= Knickerbocker Athletic Club football team =

The Knickerbocker Athletic Club was an early amateur and later professional football team based in Manhattan, New York City from around 1897 until 1902. The clubhouse stood at the corner of Madison Avenue and E 45th Street in midtown Manhattan, near Grand Central Station. The team is best known for participating in the 1902 World Series of Football. During the event, the Knickerbockers defeated the Warlow Athletic Club from Long Island by a score of 11–6. However, the Knickerbockers were defeated by the Syracuse Athletic Club, 36–0, on New Year's Eve.

==Other games==
On Thanksgiving Day 1897, the Knickerbockers traveled to Chicago, Illinois to play the Bankers Athletic Club. The Knickerbockers lost that game 46–8. On October 15, 1898, the team was reportedly defeated by the Duquesne Country and Athletic Club from Pittsburgh, Pennsylvania, by a score of 45–0. Other records show that the team battled the Orange Athletic Club to scoreless games in 1898 and 1899, while the team defeated the Orange 12–0 on November 19, 1898. However, the records show Orange defeating the Knickerbockers 11–10 on November 7, 1899. On October 18, 1903, the Knickerbockers defeated a team of United States Marines from the Brooklyn Navy Yard, 47–0. In the 1903 Greater New York championship tournament held at Madison Square Garden, the Knickerbockers finished second to the Olympic Athletic Club.

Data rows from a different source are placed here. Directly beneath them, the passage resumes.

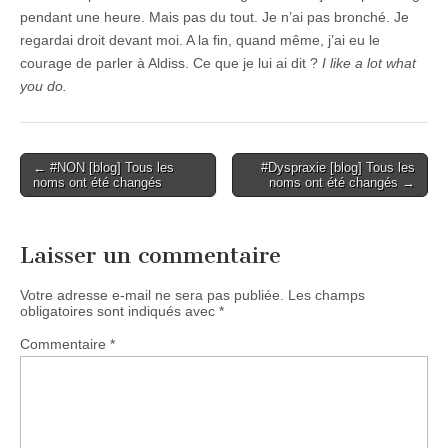
pendant une heure. Mais pas du tout. Je n’ai pas bronché. Je
regardai droit devant moi. A la fin, quand même, j’ai eu le
courage de parler à Aldiss. Ce que je lui ai dit ?
I like a lot what
you do.
Post
← #NON [blog] Tous les
#Dyspraxie [blog] Tous les
noms ont été changés
noms ont été changés →
navigation
Laisser un commentaire
Votre adresse e-mail ne sera pas publiée.
Les champs
obligatoires sont indiqués avec
*
Commentaire
*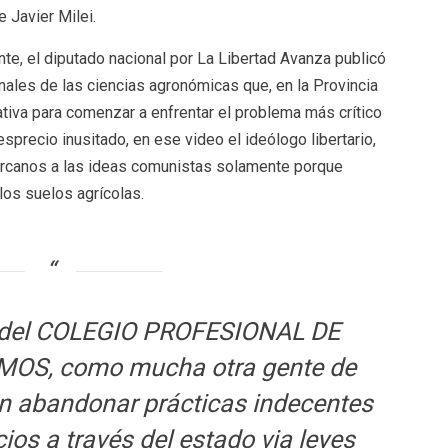
 Javier Milei.
te, el diputado nacional por La Libertad Avanza publicó
nales de las ciencias agronómicas que, en la Provincia
ativa para comenzar a enfrentar el problema más crítico
esprecio inusitado, en ese video el ideólogo libertario,
ercanos a las ideas comunistas solamente porque
los suelos agrícolas.
s del COLEGIO PROFESIONAL DE
S, como mucha otra gente de
en abandonar prácticas indecentes
ios a través del estado via leyes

==The Knickerbocker Athletic Club murders==
In the late 1890s the Knickerbocker Athletic Club was involved in “one of the most famous criminal cases which ever came before the New York courts”. A club member, Roland Molineux, stood trial for murder. Molineux was accused of sending cyanide-laced over-the-counter medicine to a Club member with whom he had fought, and evidence was produced during the trial that Molineux had previously sent cyanide-laced over-the-counter medicine to another Club member. Molineux was convicted after a sensational trial in 1898. However, that trial was overturned in a 1901 landmark decision by the Court of Appeals of New York. That decision, citing the Constitutional presumption of innocence and now known as “The Molineux Rule”, tightened requirements for admitting evidence into court trials.